Chocolate Guinness Cupcakes for St. Patrick's Day 2023

 It's a good thing everybody's Irish on St. Patrick's day because we love to celebrate. We decorate a little bit and I set the table with a festive shamrock tablecloth. As I get older and more family members are missing I find that I enjoy these low-key smaller holidays more than days like Christmas, New Years or, God forbid, birthdays. 

This year our menu included Guinness beef stew, sauteed green cabbage and potato "farls". Dessert was Chocolate Guinness cupcakes with Guinness buttercream. I used this recipe from Sally's Baking Addiction and I'm just going to go ahead and say that they were absolutely scrumptious. I wish could have eaten several!  The recipe calls for reducing most of a bottle of Guinness to use in the batter and the frosting. That was my first time reducing beer, and with this kind of stout it made for a bit of a bitter reduction but of course once coupled with all the brown sugar in the batter they balanced each other out wonderfully.  It was also a chance to use some of my espresso powder, and I have a lot left over still. The recipe yields 16 cupcakes. They didn't dome at all in the oven, which is fine. 

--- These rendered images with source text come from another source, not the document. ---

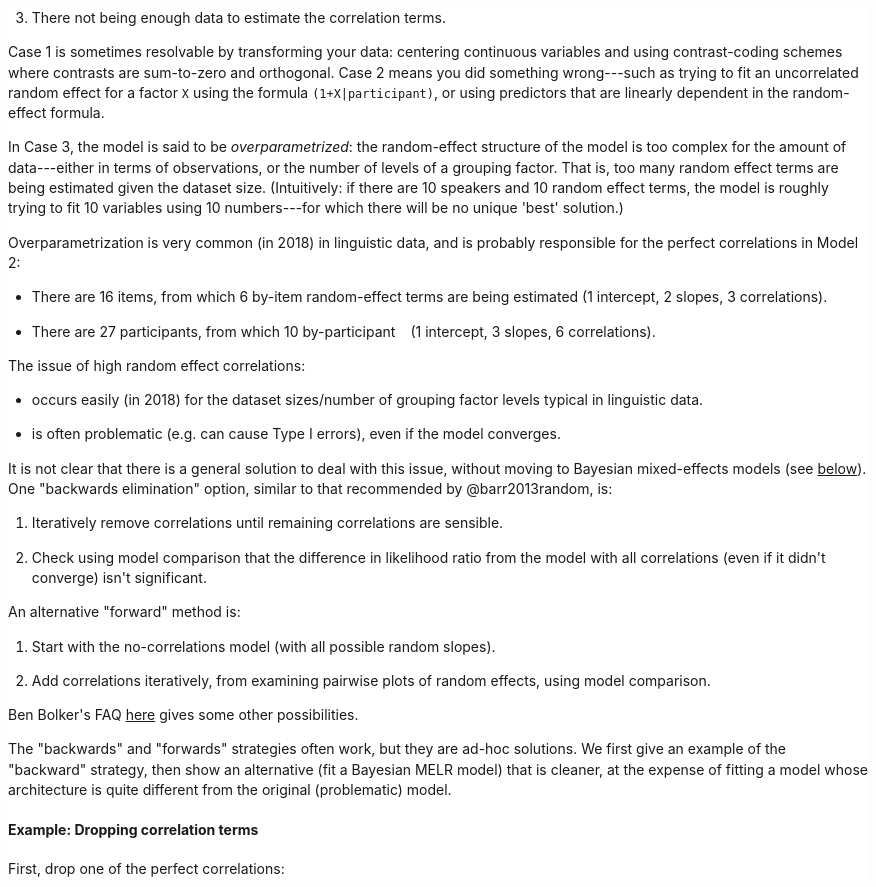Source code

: 3. There not being enough data to estimate the correlation terms.

Case 1 is sometimes resolvable by transforming your data: centering continuous variables and using contrast-coding schemes where contrasts are sum-to-zero and orthogonal.  Case 2 means you did something wrong---such as trying to fit an uncorrelated random effect for a factor `X` using the formula `(1+X|participant)`, or using predictors that are linearly dependent in the random-effect formula.

In Case 3, the model is said to be *overparametrized*: the random-effect structure of the model is too complex for the amount of data---either in terms of observations, or the number of levels of a grouping factor. That is, too many random effect terms are being estimated given the dataset size. (Intuitively: if there are 10 speakers and 10 random effect terms, the model is roughly trying to fit 10 variables using 10 numbers---for which there will be no unique 'best' solution.) 

Overparametrization is very common (in 2018) in linguistic data, and is probably responsible for the perfect correlations in Model 2:

* There are 16 items, from which 6 by-item random-effect terms are being estimated (1 intercept, 2 slopes, 3 correlations).

* There are 27 participants, from which 10 by-participant `` `` (1 intercept, 3 slopes, 6 correlations).

The issue of high random effect correlations:

* occurs easily (in 2018) for the dataset sizes/number of grouping factor levels typical in linguistic data.

* is often problematic (e.g. can cause Type I errors), even if the model converges.



It is not clear that there is a general solution to deal with this issue, without moving to Bayesian mixed-effects models (see [below](#bayesian-mems)).  One "backwards elimination" option, similar to that recommended by @barr2013random, is:

1. Iteratively remove correlations until remaining correlations are sensible.
        
2. Check using model comparison that the difference in likelihood ratio from the model with all correlations (even if it didn't converge)  isn't significant.

An alternative "forward" method is:

1.  Start with the no-correlations model (with all possible random slopes).
        
2. Add correlations iteratively, from examining pairwise plots of random effects, using model comparison.


Ben Bolker's FAQ [here](https://bbolker.github.io/mixedmodels-misc/glmmFAQ.html#singular-models-random-effect-variances-estimated-as-zero-or-correlations-estimated-as---1) gives some other possibilities.

The "backwards" and "forwards" strategies often work, but they are ad-hoc solutions.  We first give an example of the "backward" strategy, then show an alternative (fit a Bayesian MELR model) that is cleaner, at the expense of fitting a model whose architecture is quite different from the original (problematic) model.
        
#### Example: Dropping correlation terms

First, drop one of the perfect correlations:
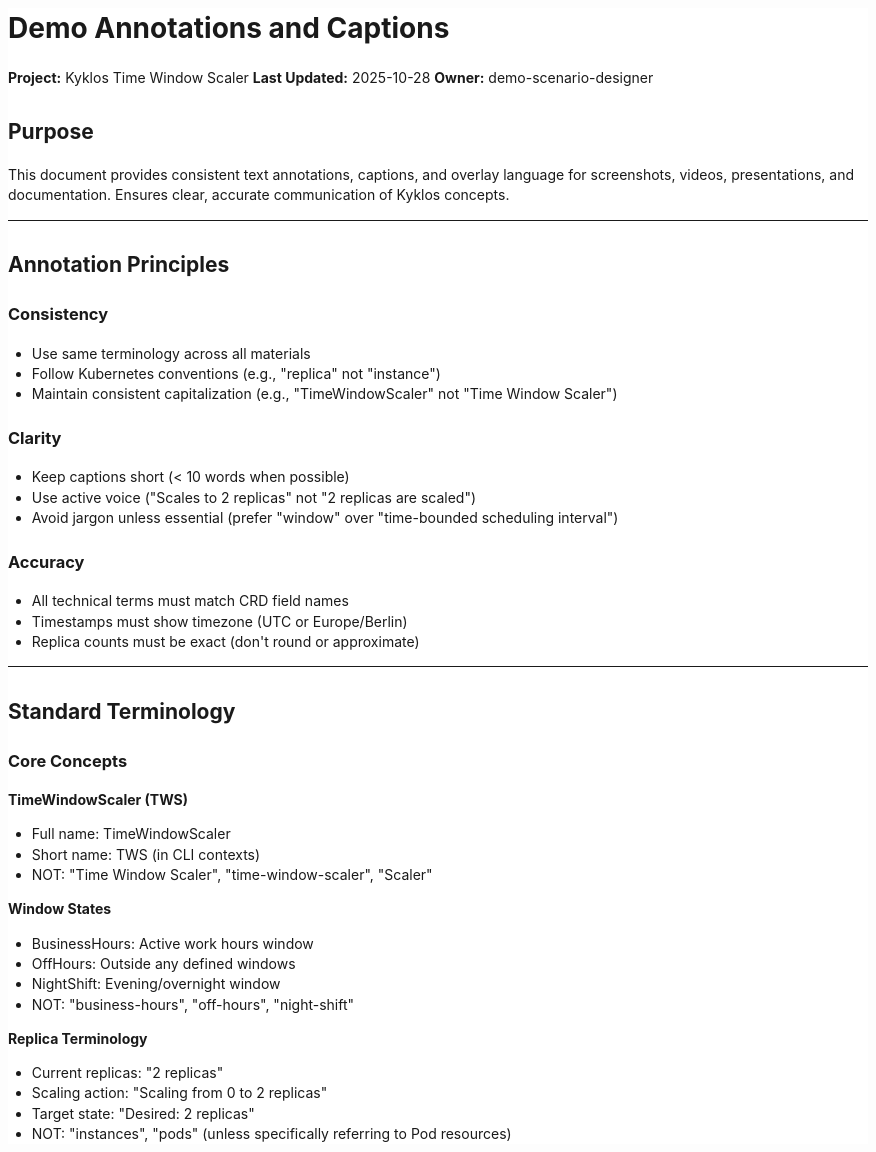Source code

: # Demo Annotations and Captions

**Project:** Kyklos Time Window Scaler
**Last Updated:** 2025-10-28
**Owner:** demo-scenario-designer

## Purpose

This document provides consistent text annotations, captions, and overlay language for screenshots, videos, presentations, and documentation. Ensures clear, accurate communication of Kyklos concepts.

---

## Annotation Principles

### Consistency
- Use same terminology across all materials
- Follow Kubernetes conventions (e.g., "replica" not "instance")
- Maintain consistent capitalization (e.g., "TimeWindowScaler" not "Time Window Scaler")

### Clarity
- Keep captions short (< 10 words when possible)
- Use active voice ("Scales to 2 replicas" not "2 replicas are scaled")
- Avoid jargon unless essential (prefer "window" over "time-bounded scheduling interval")

### Accuracy
- All technical terms must match CRD field names
- Timestamps must show timezone (UTC or Europe/Berlin)
- Replica counts must be exact (don't round or approximate)

---

## Standard Terminology

### Core Concepts

**TimeWindowScaler (TWS)**
- Full name: TimeWindowScaler
- Short name: TWS (in CLI contexts)
- NOT: "Time Window Scaler", "time-window-scaler", "Scaler"

**Window States**
- BusinessHours: Active work hours window
- OffHours: Outside any defined windows
- NightShift: Evening/overnight window
- NOT: "business-hours", "off-hours", "night-shift"

**Replica Terminology**
- Current replicas: "2 replicas"
- Scaling action: "Scaling from 0 to 2 replicas"
- Target state: "Desired: 2 replicas"
- NOT: "instances", "pods" (unless specifically referring to Pod resources)
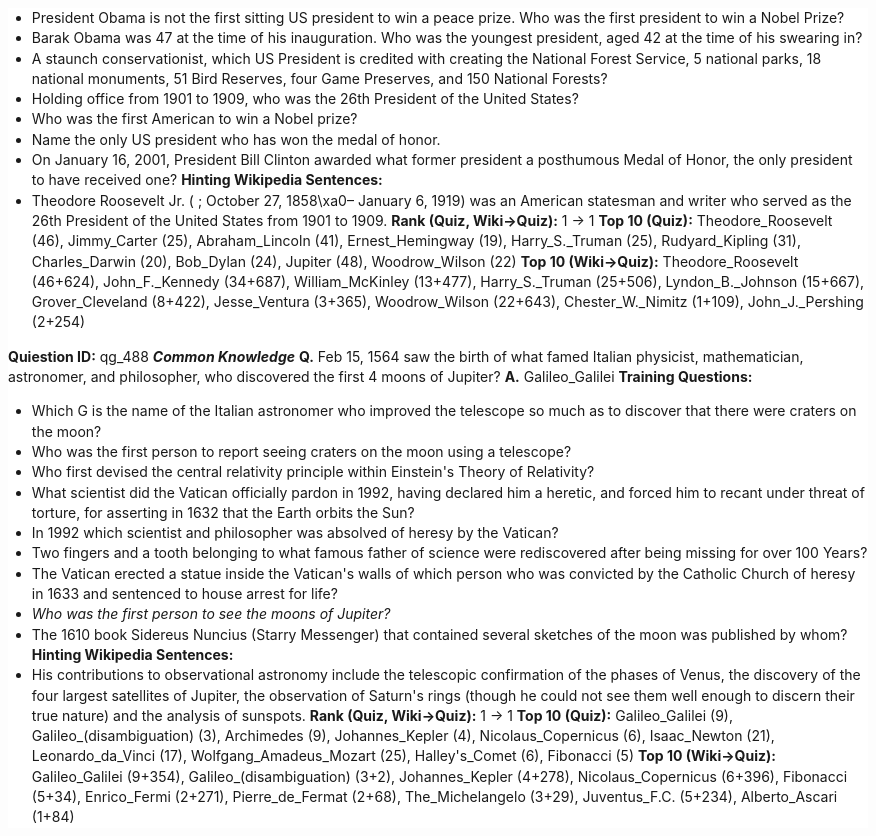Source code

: - President Obama is not the first sitting US president to win a peace prize. Who was the first president to win a Nobel Prize?
- Barak Obama was 47 at the time of his inauguration. Who was the youngest president, aged 42 at the time of his swearing in?
- A staunch conservationist, which US President is credited with creating the National Forest Service, 5 national parks, 18 national monuments, 51 Bird Reserves, four Game Preserves, and 150 National Forests?
- Holding office from 1901 to 1909, who was the 26th President of the United States?
- Who was the first American to win a Nobel prize?
- Name the only US president who has won the medal of honor.
- On January 16, 2001, President Bill Clinton awarded what former president a posthumous Medal of Honor, the only president to have received one?
**Hinting Wikipedia Sentences:**
- Theodore Roosevelt Jr. ( ; October 27, 1858\xa0– January 6, 1919) was an American statesman and writer who served as the 26th President of the United States from 1901 to 1909.
**Rank (Quiz, Wiki->Quiz):** 1 -> 1
**Top 10 (Quiz):** Theodore_Roosevelt (46), Jimmy_Carter (25), Abraham_Lincoln (41), Ernest_Hemingway (19), Harry_S._Truman (25), Rudyard_Kipling (31), Charles_Darwin (20), Bob_Dylan (24), Jupiter (48), Woodrow_Wilson (22)
**Top 10 (Wiki->Quiz):** Theodore_Roosevelt (46+624), John_F._Kennedy (34+687), William_McKinley (13+477), Harry_S._Truman (25+506), Lyndon_B._Johnson (15+667), Grover_Cleveland (8+422), Jesse_Ventura (3+365), Woodrow_Wilson (22+643), Chester_W._Nimitz (1+109), John_J._Pershing (2+254)

**Quiestion ID:** qg_488 ***Common Knowledge***
**Q.** Feb 15, 1564 saw the birth of what famed Italian physicist, mathematician, astronomer, and philosopher, who discovered the first 4 moons of Jupiter?
**A.** Galileo_Galilei
**Training Questions:**
- Which G is the name of the Italian astronomer who improved the telescope so much as to discover that there were craters on the moon?
- Who was the first person to report seeing craters on the moon using a telescope?
- Who first devised the central relativity principle within Einstein's Theory of Relativity?
- What scientist did the Vatican officially pardon in 1992, having declared him a heretic, and forced him to recant under threat of torture, for asserting in 1632 that the Earth orbits the Sun?
- In 1992 which scientist and philosopher was absolved of heresy by the Vatican?
- Two fingers and a tooth belonging to what famous father of science were rediscovered after being missing for over 100 Years?
- The Vatican erected a statue inside the Vatican's walls of which person who was convicted by the Catholic Church of heresy in 1633 and sentenced to house arrest for life?
- *Who was the first person to see the moons of Jupiter?*
- The 1610 book Sidereus Nuncius (Starry Messenger) that contained several sketches of the moon was published by whom?
**Hinting Wikipedia Sentences:**
- His contributions to observational astronomy include the telescopic confirmation of the phases of Venus, the discovery of the four largest satellites of Jupiter, the observation of Saturn's rings (though he could not see them well enough to discern their true nature) and the analysis of sunspots.
**Rank (Quiz, Wiki->Quiz):** 1 -> 1
**Top 10 (Quiz):** Galileo_Galilei (9), Galileo_(disambiguation) (3), Archimedes (9), Johannes_Kepler (4), Nicolaus_Copernicus (6), Isaac_Newton (21), Leonardo_da_Vinci (17), Wolfgang_Amadeus_Mozart (25), Halley's_Comet (6), Fibonacci (5)
**Top 10 (Wiki->Quiz):** Galileo_Galilei (9+354), Galileo_(disambiguation) (3+2), Johannes_Kepler (4+278), Nicolaus_Copernicus (6+396), Fibonacci (5+34), Enrico_Fermi (2+271), Pierre_de_Fermat (2+68), The_Michelangelo (3+29), Juventus_F.C. (5+234), Alberto_Ascari (1+84)
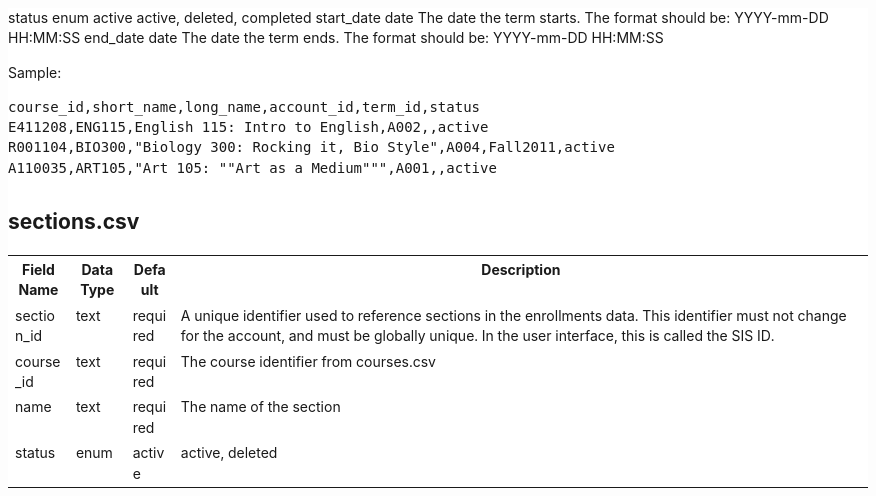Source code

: </tr>
<tr>
<td>status</td>
<td>enum</td>
<td>active</td>
<td>active, deleted, completed</td>
</tr>
<tr>
<td>start_date</td>
<td>date</td>
<td></td>
<td>The date the term starts. The format should be: YYYY-mm-DD HH:MM:SS</td>
</tr>
<tr>
<td>end_date</td>
<td>date</td>
<td></td>
<td>The date the term ends. The format should be: YYYY-mm-DD HH:MM:SS</td>
</tr>
</table>


Sample:

<pre>
course_id,short_name,long_name,account_id,term_id,status
E411208,ENG115,English 115: Intro to English,A002,,active
R001104,BIO300,"Biology 300: Rocking it, Bio Style",A004,Fall2011,active
A110035,ART105,"Art 105: ""Art as a Medium""",A001,,active
</pre>

sections.csv
------------

<table class="sis_csv">
<tr>
<th>Field Name</th>
<th>Data Type</th>
<th>Default</th>
<th>Description</th>
</tr>
<tr>
<td>section_id</td>
<td>text</td>
<td>required</td>
<td>A unique identifier used to reference sections in the enrollments data.
This identifier must not change for the account, and must be globally unique. In the user interface, this is called the SIS ID.</td>
</tr>
<tr>
<td>course_id</td>
<td>text</td>
<td>required</td>
<td>The course identifier from courses.csv</td>
</tr>
<tr>
<td>name</td>
<td>text</td>
<td>required</td>
<td>The name of the section</td>
</tr>
<tr>
<td>status</td>
<td>enum</td>
<td>active</td>
<td>active, deleted</td>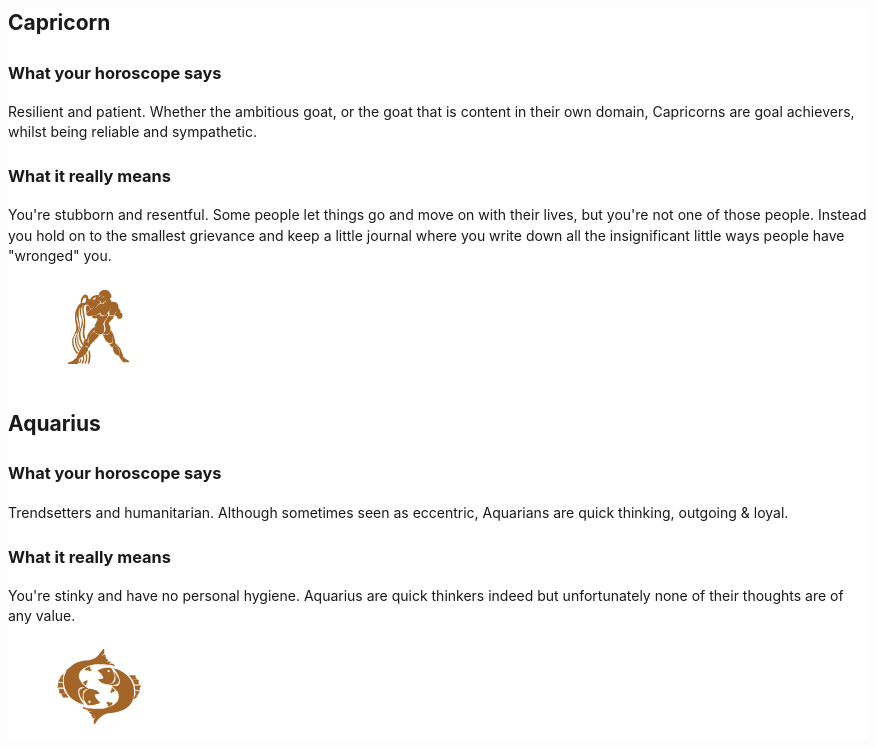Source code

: ## Capricorn

### What your horoscope says

Resilient and patient. Whether the ambitious goat, or the goat that is content in their own domain, Capricorns are goal achievers, whilst being reliable and sympathetic.

### What it really means

You're stubborn and resentful. Some people let things go and move on with their lives, but you're not one of those people. Instead you hold on to the smallest grievance and keep a little journal where you write down all the insignificant little ways people have "wronged" you.

<figure class="aside-image">
	<img class="js-lazy-load" data-original="/assets/posts/2016/march/zodiacs-and-their-true-meaning/aquarius.png">
	<noscript>
		<img src="/assets/posts/2016/march/zodiacs-and-their-true-meaning/aquarius.png">
	</noscript>
</figure>

## Aquarius

### What your horoscope says

Trendsetters and humanitarian. Although sometimes seen as eccentric, Aquarians are quick thinking, outgoing & loyal.


### What it really means

You're stinky and have no personal hygiene. Aquarius are quick thinkers indeed but unfortunately none of their thoughts are of any value.

<figure class="aside-image">
	<img class="js-lazy-load" data-original="/assets/posts/2016/march/zodiacs-and-their-true-meaning/pisces.png">
	<noscript>
		<img src="/assets/posts/2016/march/zodiacs-and-their-true-meaning/pisces.png">
	</noscript>
</figure>
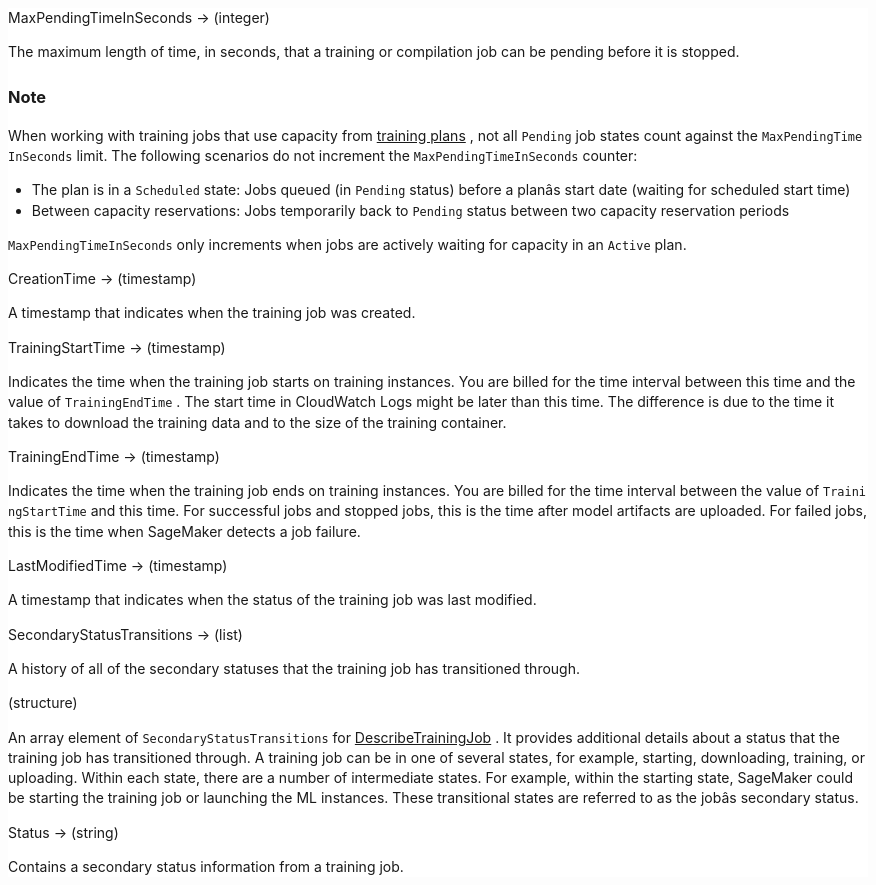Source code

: MaxPendingTimeInSeconds -> (integer)

The maximum length of time, in seconds, that a training or compilation job can be pending before it is stopped.

### Note

When working with training jobs that use capacity from [training plans](https://docs.aws.amazon.com/sagemaker/latest/dg/reserve-capacity-with-training-plans.html) , not all `Pending` job states count against the `MaxPendingTimeInSeconds` limit. The following scenarios do not increment the `MaxPendingTimeInSeconds` counter:

- The plan is in a `Scheduled` state: Jobs queued (in `Pending` status) before a planâs start date (waiting for scheduled start time)
- Between capacity reservations: Jobs temporarily back to `Pending` status between two capacity reservation periods

`MaxPendingTimeInSeconds` only increments when jobs are actively waiting for capacity in an `Active` plan.

CreationTime -> (timestamp)

A timestamp that indicates when the training job was created.

TrainingStartTime -> (timestamp)

Indicates the time when the training job starts on training instances. You are billed for the time interval between this time and the value of `TrainingEndTime` . The start time in CloudWatch Logs might be later than this time. The difference is due to the time it takes to download the training data and to the size of the training container.

TrainingEndTime -> (timestamp)

Indicates the time when the training job ends on training instances. You are billed for the time interval between the value of `TrainingStartTime` and this time. For successful jobs and stopped jobs, this is the time after model artifacts are uploaded. For failed jobs, this is the time when SageMaker detects a job failure.

LastModifiedTime -> (timestamp)

A timestamp that indicates when the status of the training job was last modified.

SecondaryStatusTransitions -> (list)

A history of all of the secondary statuses that the training job has transitioned through.

(structure)

An array element of `SecondaryStatusTransitions` for [DescribeTrainingJob](https://docs.aws.amazon.com/sagemaker/latest/APIReference/API_DescribeTrainingJob.html) . It provides additional details about a status that the training job has transitioned through. A training job can be in one of several states, for example, starting, downloading, training, or uploading. Within each state, there are a number of intermediate states. For example, within the starting state, SageMaker could be starting the training job or launching the ML instances. These transitional states are referred to as the jobâs secondary status.

Status -> (string)

Contains a secondary status information from a training job.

I halved the buttercream and had just enough to pipe a bunch of shamrock decorations and frost 6 cupcakes. That's all I wanted anyway since I planned to freeze the rest. I mostly followed the buttercream recipe but added less chocolate powder and less espresso powder, and a tad more milk and vanilla than it called for. In retrospect I wish I'd also thought to add malt powder, which would reallly have elevated these. I frosted the cupcakes with a big blob from a 1/2 inch round tip and then placed them upside down on parchment paper to firm up in the fridge. I'd seen this technique online and really liked the smooth flat top it yielded. You quickly figure out how much frosting to put on and how hard to press the upside down cupcakes. Piping the buttercream shamrocks took many tries. I used Wilton tip 104 for most of them and it took my hand some practice getting the swooping motion to make the heart shapes for the leaves and connecting this into a shamrock shape. I piped one larger shamrock using an open star tip and really liked that one, but as the frosting got softer I started having trouble with it,  so only got one large shamrock. The stems were piped with Wilton tip 3 and pressing down a little  to get a bit of the flattened look that I ended up preferring to a rounder stem. I have a few more shamrocks in the freezer now. We'll see how they survive being jostled in there and if there's another use for them.

After all the work and such a complete meal it was lovely to go for a walk in the neighborhood, enjoying the fact that it stays light until after 7 pm now.